**EXERCISE:**
Leave out the pictures and repeat everything else in the records exactly.

**DATA UNDER STUDY:**
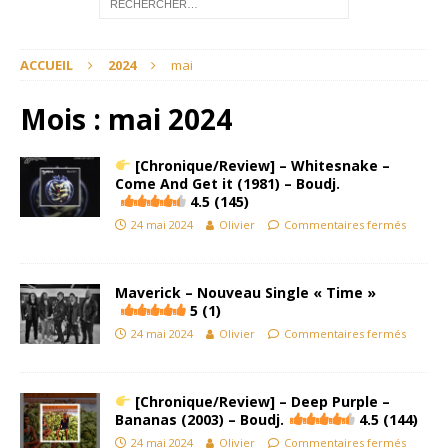
ACCUEIL
2024
mai
Mois :
mai 2024
[Chronique/Review] – Whitesnake –
Come And Get it (1981) – Boudj.
4.5 (145)
24 mai 2024
Olivier
Commentaires fermés
Maverick – Nouveau Single « Time »
5 (1)
24 mai 2024
Olivier
Commentaires fermés
[Chronique/Review] – Deep Purple –
Bananas (2003) – Boudj.
4.5 (144)
24 mai 2024
Olivier
Commentaires fermés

**SOLVED EXERCISE:**
ACCUEIL
2024
mai
Mois :
mai 2024
[Chronique/Review] – Whitesnake –
Come And Get it (1981) – Boudj.
4.5 (145)
24 mai 2024
Olivier
Commentaires fermés
Maverick – Nouveau Single « Time »
5 (1)
24 mai 2024
Olivier
Commentaires fermés
[Chronique/Review] – Deep Purple –
Bananas (2003) – Boudj.
4.5 (144)
24 mai 2024
Olivier
Commentaires fermés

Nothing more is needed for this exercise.